10 Responses to “Why I’m an Optimist”

  1. Mark Evans Says:


    One key point I’d like to make: rooting for the Maple Leafs would really make you an Optimist (with a capital “O”) given how lousy they are going to be this year. 🙂

    I like your glass half full approach!


  2. The Tech Party May be Over But…. | Mark Evans Says:

    […] more, check out Dan Kimerling’s pep talk in TechCrunch. As well, Jeremy Toeman has a good post on staying […]

  3. Arjun Says:

    That was a very uplifting post. You brought back a lot of memories from my college days too. I went to school at Georgia Tech and I too remember a specific moment in my life where I decided to take control. It was the most powerful feeling I’ve ever had seeing myself succeed.

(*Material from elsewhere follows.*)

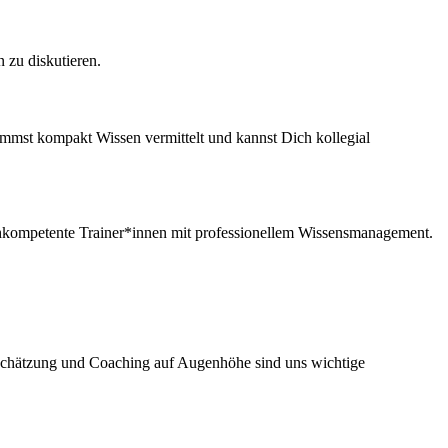
 zu diskutieren.
ommst kompakt Wissen vermittelt und kannst Dich kollegial
ochkompetente Trainer*innen mit professionellem Wissensmanagement.
tschätzung und Coaching auf Augenhöhe sind uns wichtige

  4. Prolific Programmer Says:

    Mr Evans, Mr Toeman:
    A true optimist is a season ticket holder for Newcastle United. Currently in the relegation places, St James’ Park still sells out, week in week out.

  5. Louis Gray Says:

    I’ve been at the same company since 2001, so assuming this is the real deal, it will have been the second Bush recession I’ve had the opportunity to endure while at the same place. That I made it through the first and that the economy didn’t flat-out disappear when all seemed so dire last time were both miracles, but we can expect the same this go-around as well. What we always need to remember in times of both boom and bust is that we are almost always focused on the “right now”. At this point in time, things are ugly. But unless you’re in debt, or lose your job, or need to sell low, you’re not exactly impacted. There will be some belt-tightening for sure. Even my “buy low” ideas on the market are down big in the last few weeks. What we’re doing is preparing for this to be very real and hoping we were wrong. I wouldn’t call that optimism, but just playing it safe.

  6. Hunter Says:

    Great attitude and great approach to life. Thanks for the words. I make films and as a common practice aim to make sure each has an optimistic message. Too much negative stuff out there.

  7. Dave Zatz Says:

    I’m more of a realist… It is what it is, and there’s little I can do impact the fortunes of banks, fluctuations of Wall Street, or decisions of politicians. So I’ll just continue to sail the seas of cheese and what will be, will be.

  8. SK Lee Says:

    You reiterated what I recently read about optimists, who see the world more realistically than pessimists and that is what makes them better equipped to deal with obstacles. Rather than be overwhelmed by a sense of helplessness, which pessimists are prone to do, optimists will acknowledge the obstacle and then figure ways to overcome it.

    Optimists also live 10 years longer.

  9. LIVEdigitally » Blog Archive » Sorry (where’s JT??) Says:

    […] any kind of judgment call regarding “another Great Depression”. Granted I’m an optimist, but I have yet to see a single financial expert who’s actually been correct through this […]

  10. Mike McNamara Says:

    A glass that is half-way filled of Laphroaig (15 year) is neither half-full nor half-empty. It’s just delicious.